Sunday, January 10, 2010

Outta Date

Now I've been on the match for a number of months. I've gotten quite a few dates under my belt. I think I'm getting into the groove of it now. In so much as I'm getting good at not letting my soul get crushed by the rejection. I'm also beginning to realize that you can't trust how great people "look on paper". You could fall in love with the portrait that some people paint of themselves before ever laying eyes on their 3D persona. THAT'S some 21st century shit right there, boy. At least back in the day of love letter courtships you'd have already met the person you were writing to so you knew there was some kinda spark or physical chemistry. It would make it much easier to hear about your beloved's afternoons of needlepoint and yarn balling if you could picture her sexy clavicles in your mind, I'm sure. But when you have no real life picture of this person, or remembrance of how seeing them made your heart race and palms sweat, all you've got are pictures and some paragraphs to create your mental image/persona of this would-be-suitor. Those graphs; photo and para, become everything.

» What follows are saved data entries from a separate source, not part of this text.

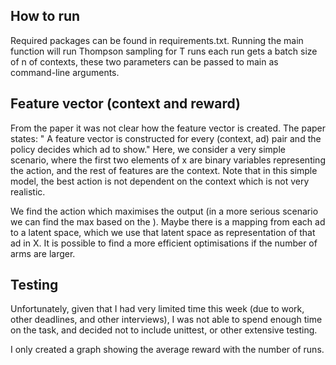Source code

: ## How to run

Required packages can be found in requirements.txt. 
Running the main function will run Thompson sampling for T runs each run gets a batch size of n of contexts, 
these two parameters can be passed to main as command-line arguments.

## Feature vector (context and reward)

From the paper it was not clear how the feature vector is created. The paper states: 
" A feature vector is constructed for
every (context, ad) pair and the policy decides which ad to show."
Here, we consider a very simple scenario, 
where the first two elements of x are binary variables representing the action, 
and the rest of features are the context. 
Note that in this simple model, the best action is not dependent on the context which is not very realistic.

We find the action which maximises the output (in a more serious scenario we can find the max based on the ). 
Maybe there is a mapping from each ad to a latent space, 
which we use that latent space as representation of that ad in X. 
It is possible to find a more efficient optimisations if the number of arms are larger.

## Testing

Unfortunately, given that I had very limited time this week (due to work, other deadlines, and other interviews),
I was not able to spend enough time on the task, and decided not to include unittest, or other extensive testing.

I only created a graph showing the average reward with the number of runs. 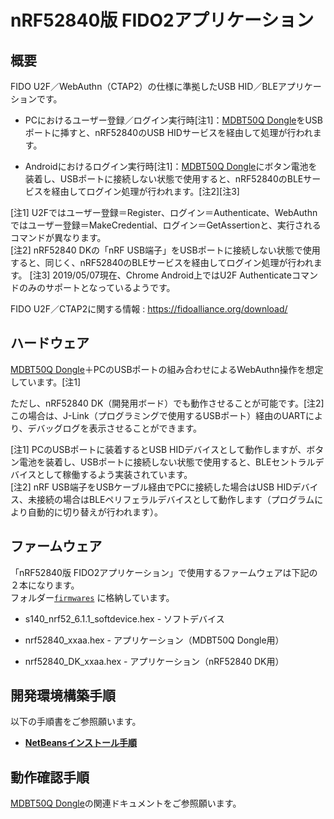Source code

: # nRF52840版 FIDO2アプリケーション

## 概要
FIDO U2F／WebAuthn（CTAP2）の仕様に準拠したUSB HID／BLEアプリケーションです。

- PCにおけるユーザー登録／ログイン実行時[注1]：[MDBT50Q Dongle](../FIDO2Device/MDBT50Q_Dongle/README.md)をUSBポートに挿すと、nRF52840のUSB HIDサービスを経由して処理が行われます。

- Androidにおけるログイン実行時[注1]：[MDBT50Q Dongle](../FIDO2Device/MDBT50Q_Dongle/README.md)にボタン電池を装着し、USBポートに接続しない状態で使用すると、nRF52840のBLEサービスを経由してログイン処理が行われます。[注2][注3]

[注1] U2Fではユーザー登録＝Register、ログイン＝Authenticate、WebAuthnではユーザー登録＝MakeCredential、ログイン＝GetAssertionと、実行されるコマンドが異なります。<br>
[注2] nRF52840 DKの「nRF USB端子」をUSBポートに接続しない状態で使用すると、同じく、nRF52840のBLEサービスを経由してログイン処理が行われます。
[注3] 2019/05/07現在、Chrome Android上ではU2F Authenticateコマンドのみのサポートとなっているようです。

FIDO U2F／CTAP2に関する情報 : https://fidoalliance.org/download/

## ハードウェア

[MDBT50Q Dongle](../FIDO2Device/MDBT50Q_Dongle/README.md)＋PCのUSBポートの組み合わせによるWebAuthn操作を想定しています。[注1]

ただし、nRF52840 DK（開発用ボード）でも動作させることが可能です。[注2]<br>
この場合は、J-Link（プログラミングで使用するUSBポート）経由のUARTにより、デバッグログを表示させることができます。

[注1] PCのUSBポートに装着するとUSB HIDデバイスとして動作しますが、ボタン電池を装着し、USBポートに接続しない状態で使用すると、BLEセントラルデバイスとして稼働するよう実装されています。<br>
[注2] nRF USB端子をUSBケーブル経由でPCに接続した場合はUSB HIDデバイス、未接続の場合はBLEペリフェラルデバイスとして動作します（プログラムにより自動的に切り替えが行われます）。<br>

## ファームウェア

「nRF52840版 FIDO2アプリケーション」で使用するファームウェアは下記の２本になります。<br>
フォルダー[`firmwares`](firmwares/README.md) に格納しています。

- s140_nrf52_6.1.1_softdevice.hex - ソフトデバイス

- nrf52840_xxaa.hex - アプリケーション（MDBT50Q Dongle用）

- nrf52840_DK_xxaa.hex - アプリケーション（nRF52840 DK用）

## 開発環境構築手順

以下の手順書をご参照願います。

- <b>[NetBeansインストール手順](NETBEANSINST.md)</b>

## 動作確認手順

[MDBT50Q Dongle](../FIDO2Device/MDBT50Q_Dongle/README.md)の関連ドキュメントをご参照願います。
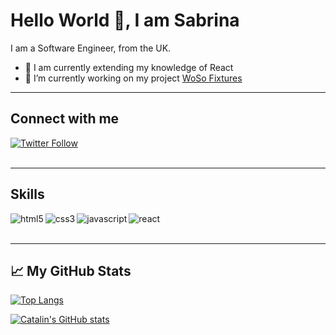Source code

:# Hello World 👋, I am Sabrina

I am a Software Engineer, from the UK.

- 🌱 I am currently extending my knowledge of React
- 🔭 I’m currently working on my project <a href="https://www.wosofixtures.com" target="_blank" rel="noopener">WoSo Fixtures</a>

---

## Connect with me

<!-- [<img align="left" alt="twitter" src="https://img.shields.io/badge/twitter-%231DA1F2.svg?&style=for-the-badge&logo=twitter&logoColor=white" target="_blank" />](https://twitter.com/saromsaweb) -->
<!-- <a href="https://twitter.com/saromsaweb" target="_blank" rel="noopener"><img alt="twitter" src="https://img.shields.io/badge/twitter-%231DA1F2.svg?&style=for-the-badge&logo=twitter&logoColor=white"/></a> -->

[![Twitter Follow](https://img.shields.io/twitter/follow/saromsaweb?style=social)](https://twitter.com/saromsaweb)
<br>
<br>

---

## Skills

<img align="left" alt="html5" src="https://img.shields.io/badge/HTML5-E34F26?style=for-the-badge&logo=html5&logoColor=white"/>
<img align="left" alt="css3" src="https://img.shields.io/badge/CSS3-1572B6?style=for-the-badge&logo=css3&logoColor=white"/>
<img align="left" alt="javascript" src="https://img.shields.io/badge/JavaScript-F7DF1E?style=for-the-badge&logo=javascript&logoColor=black"/>
<img align="left" alt="react" src="https://img.shields.io/badge/React-20232A?style=for-the-badge&logo=react&logoColor=61DAFB"/>

<br>
<br>

---

## &#x1f4c8; My GitHub Stats

[![Top Langs](https://github-readme-stats.vercel.app/api/top-langs/?username=ssrome&&langs_count=8&hide=java&theme=radical&layout=compact)](https://github.com/anuraghazra/github-readme-stats)

[![Catalin's GitHub stats](https://github-readme-stats.vercel.app/api?username=ssrome&theme=radical)](https://github.com/anuraghazra/github-readme-stats)

<!--
**ssrome/ssrome** is a ✨ _special_ ✨ repository because its `README.md` (this file) appears on your GitHub profile.

Here are some ideas to get you started:

- 🔭 I’m currently working on ...
- 🌱 I’m currently learning ...
- 👯 I’m looking to collaborate on ...
- 🤔 I’m looking for help with ...
- 💬 Ask me about ...
- 📫 How to reach me: ...
- 😄 Pronouns: ...
- ⚡ Fun fact: ...
-->
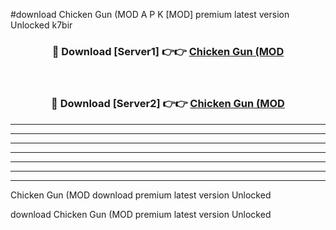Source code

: #download Chicken Gun (MOD A P K [MOD] premium latest version Unlocked k7bir 



<div align="center">
<h3>🔴 Download [Server1] 👉👉 <a href="https://apkdownload3.web.app/">Chicken Gun (MOD</a></h3><br>

<h3>🔴 Download [Server2] 👉👉 <a href="https://apkdownload3.web.app/">Chicken Gun (MOD</a></h3>
</div>





----------------------------------------------------------

----------------------------------------------------------

----------------------------------------------------------

----------------------------------------------------------

----------------------------------------------------------

----------------------------------------------------------

----------------------------------------------------------

Chicken Gun (MOD download premium latest version Unlocked

download Chicken Gun (MOD premium latest version Unlocked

You start doing the "list comparisons": likes and dislikes, as some of the online yenta's call them. These cover topics like movies, music, books, and activities, but all generalized into simple titles. You have to be careful to make your list's broad in scope and quirkiness. Pour example; when listing books:

Harry Potter series
LOTR
Dune
Terry Pratchett's Discworld
Anne Rice (pre-born again Christian)

Whoa whoa whoa, there! You're one hidden Orc door away from a D&D orgy. So unless you're looking for someone to go to Renaissance fairs with every weekend that you're not at a comic con or having a Battlestar Galactica marathon viewing slumber party--remember to throw in a David Sedaris novel and that Gore Vidal historical fiction book you bought at the airport thinking it was the new Dan Brown. No one wants to be pigeon holded--just ask Meg Ryan's new face.

Now even though I'm stressing the importance of variety in your lists, it's equally important--vital even--that you be truthful in your listing. Do NOT say you've read something you haven't, or are a faithful watcher of something you've never seen. Don't throw in an inside joke about the show Survivor, that you heard the cool guy from advertising making at lunch, when you don't even know on what channel Survivor airs. You WILL be called out on this, Survivor is a very popular show (so I hear).

Also, don't try and fake your way out of your gender stereotype. Meaning; guys, don't say you love America's Next Top Model because you accidently watched an entire season one Sunday when you were so hungover you couldn't find the remote. That's like a chic saying she's a huge football fan because she always puts the game on during her Thanksgiving afternoon couch nap. It will turn out badly.

Be unique--but uniquely YOU. Listing generalities about yourself isn't going to attract anyone special. When you're reading about how someone is really "down to earth" and "likes to go out but sometimes really loves a night in", you find yourself breezing over those space fillers like an iTunes licensing agreement. Don't just say you love to go out to eat--mention the time you tried a small Armenian restaurant in Hollywood and ended up eating 3 orders of samek bezry before you found out it was deep fried sardines.

I'm not telling anyone they should lie about who they are or what they like. I'm saying you should paint an accurate portrait of who you are in these online profiles. That's who you're offering to people, the whole you. Not the you that loves to travel and enjoys oxygen. The you that really likes board games and holiday cheese logs. You'll end up attracting the kind of person who is actually well suited to you. Instead of finding yourself on a date with some train wreck who's generic generalities and picture of them next to a waterfall wearing sunglasses prevented you from recognizing them from the post office bulletin board. That shit happens--trust me.